Where To Draw The Line
July 31, 2010 § 5 Comments
One of the ways in which people frequently judge women is regarding parenting. Women are judged by whether or not they have children, how many children they have, how they raise and take care of said children, and there seems to be quite a few rules and regulations that must be followed in order to be a Good Mother. And, as posts like Mai’a’s views on “child-free spaces” show, feminists can be just as judgemental about how parents (especially mothers) raise their children.
I think a lot of people have a difficult time when they are in the same space as a child is misbehaving, and don’t know when it is appropriate to say something to a parent whose child is acting out/misbehaving/otherwise acting like a child in a room full of adults.
I think this “I don’t want to be impolite, so I can’t say anything” impulse can be harmful during times when a child isn’t just being fussy, but genuinely in harm’s way.
About a month ago, I was hanging out at a friend’s house, which she rents with several other roommates. We were on the porch, when we noticed something disturbing going on at the next door neighbors house: A little boy ways trying to climb out of a first-floor window, and we didn’t see anyone come over to pull him back in. My friend (who is majoring in social work) went over to say “Go inside” in an attempt to coax him back in. She then knocked on the front door, and after a while, someone answered. She explained that the window was open, and that the boy was trying to climb out of it. After walking back to the porch, we saw the little boy attempt to climb out of the window, again. When she said that she was going to call Child Protective Services the next day, she asked us “Is that okay? Am I doing the right thing?” We all responded that yes, calling CPS was the right thing because it didn’t seem like anyone was supervising the boy, and if we had not noticed what was going on, he could’ve gotten hurt, or ran off without anyone knowing, and that whoever was at the house didn’t seem to notice/care that something was wrong. And she, as a social work student, had the best understanding about when living situations can be harmful to children.
I get annoyed when people freak out about how Angelina Jolie is raising her children. (Do I have some mixed feelings about how she can “magically” change a child’s life by adopting them?
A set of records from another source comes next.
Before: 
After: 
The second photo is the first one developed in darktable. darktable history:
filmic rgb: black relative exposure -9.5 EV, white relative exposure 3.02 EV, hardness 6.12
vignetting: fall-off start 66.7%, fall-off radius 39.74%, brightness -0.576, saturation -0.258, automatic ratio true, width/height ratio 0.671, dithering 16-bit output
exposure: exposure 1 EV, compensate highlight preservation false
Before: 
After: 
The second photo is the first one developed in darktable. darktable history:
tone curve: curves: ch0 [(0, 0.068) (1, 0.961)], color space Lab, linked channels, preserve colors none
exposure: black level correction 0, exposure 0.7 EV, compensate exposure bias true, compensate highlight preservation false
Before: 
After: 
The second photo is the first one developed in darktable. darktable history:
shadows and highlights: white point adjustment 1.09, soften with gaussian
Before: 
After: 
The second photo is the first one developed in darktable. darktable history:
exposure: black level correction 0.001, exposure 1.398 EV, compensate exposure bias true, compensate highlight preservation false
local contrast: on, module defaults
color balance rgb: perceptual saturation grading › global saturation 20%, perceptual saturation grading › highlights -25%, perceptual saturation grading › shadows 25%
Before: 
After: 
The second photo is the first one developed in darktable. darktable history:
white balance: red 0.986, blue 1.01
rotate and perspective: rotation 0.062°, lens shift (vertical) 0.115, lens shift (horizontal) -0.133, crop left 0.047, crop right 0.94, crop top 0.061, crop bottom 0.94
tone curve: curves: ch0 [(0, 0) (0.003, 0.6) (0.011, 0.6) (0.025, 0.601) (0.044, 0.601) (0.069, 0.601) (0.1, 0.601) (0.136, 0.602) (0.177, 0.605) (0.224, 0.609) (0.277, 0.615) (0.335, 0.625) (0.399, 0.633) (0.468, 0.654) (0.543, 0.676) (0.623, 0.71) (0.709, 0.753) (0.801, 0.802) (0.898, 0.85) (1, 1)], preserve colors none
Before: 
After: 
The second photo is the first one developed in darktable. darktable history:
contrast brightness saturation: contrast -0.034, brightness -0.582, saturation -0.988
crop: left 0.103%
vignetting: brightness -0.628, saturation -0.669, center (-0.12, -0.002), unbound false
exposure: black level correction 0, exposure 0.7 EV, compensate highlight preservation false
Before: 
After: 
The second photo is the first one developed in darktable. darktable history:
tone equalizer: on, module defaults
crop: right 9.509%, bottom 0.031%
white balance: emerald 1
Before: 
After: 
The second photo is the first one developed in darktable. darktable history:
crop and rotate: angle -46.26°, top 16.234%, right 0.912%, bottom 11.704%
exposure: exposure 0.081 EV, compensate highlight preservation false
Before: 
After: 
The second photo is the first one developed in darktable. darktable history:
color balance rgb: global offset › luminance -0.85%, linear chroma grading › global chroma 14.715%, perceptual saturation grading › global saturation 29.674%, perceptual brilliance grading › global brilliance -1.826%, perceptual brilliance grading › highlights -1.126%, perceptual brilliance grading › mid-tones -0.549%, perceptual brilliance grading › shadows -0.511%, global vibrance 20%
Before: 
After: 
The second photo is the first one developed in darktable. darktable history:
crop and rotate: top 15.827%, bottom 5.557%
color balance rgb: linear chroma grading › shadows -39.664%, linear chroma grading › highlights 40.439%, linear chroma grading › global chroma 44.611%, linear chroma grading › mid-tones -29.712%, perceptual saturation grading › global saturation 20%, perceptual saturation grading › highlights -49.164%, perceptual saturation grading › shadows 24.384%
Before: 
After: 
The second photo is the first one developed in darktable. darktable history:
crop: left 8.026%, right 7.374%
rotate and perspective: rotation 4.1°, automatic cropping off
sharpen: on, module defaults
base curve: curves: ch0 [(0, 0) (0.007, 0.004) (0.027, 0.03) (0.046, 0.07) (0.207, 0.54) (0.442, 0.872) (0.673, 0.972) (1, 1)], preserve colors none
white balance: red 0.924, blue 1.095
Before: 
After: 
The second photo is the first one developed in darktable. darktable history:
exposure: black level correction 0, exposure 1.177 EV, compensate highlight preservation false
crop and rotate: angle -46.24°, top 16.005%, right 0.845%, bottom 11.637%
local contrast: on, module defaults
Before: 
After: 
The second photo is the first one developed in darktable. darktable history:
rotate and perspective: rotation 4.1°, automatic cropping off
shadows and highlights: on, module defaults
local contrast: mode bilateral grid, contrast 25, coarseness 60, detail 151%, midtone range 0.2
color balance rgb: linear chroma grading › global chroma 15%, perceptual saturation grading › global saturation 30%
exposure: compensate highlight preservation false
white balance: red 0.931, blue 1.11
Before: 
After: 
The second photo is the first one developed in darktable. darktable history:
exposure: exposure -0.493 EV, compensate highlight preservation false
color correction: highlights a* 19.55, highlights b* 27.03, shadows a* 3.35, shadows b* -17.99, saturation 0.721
Yes. Do I think this makes her a bad mother? No.) I’m also annoyed when people assume that when a child is crying in a public space, the mother of that child is bad/stupid/selfish/should’ve gotten a sitter. There are times when I’ve gotten annoyed with the children around me (airplanes are one of those times, though a dingbat honeymoon couple who wouldn’t stop whining about a flight delay takes the cake for me, and for every crying child in a theatre, there has also been the adult who blithely uses flash photography, even when the house manager tells them not to). However, most of those times, the children were not causing any harm to themselves or others, and the parents were trying their best to calm down their children.
We have to ask ourselves: Is this child going to harm themselves or others? Do the parents intervene to prevent that from happening? Are the children being abused (physically/sexually/emotionally)? Are the children abusing others? And in those situations where outside interference comes from a response to a dangerous situation, we should not have to apologize for our actions.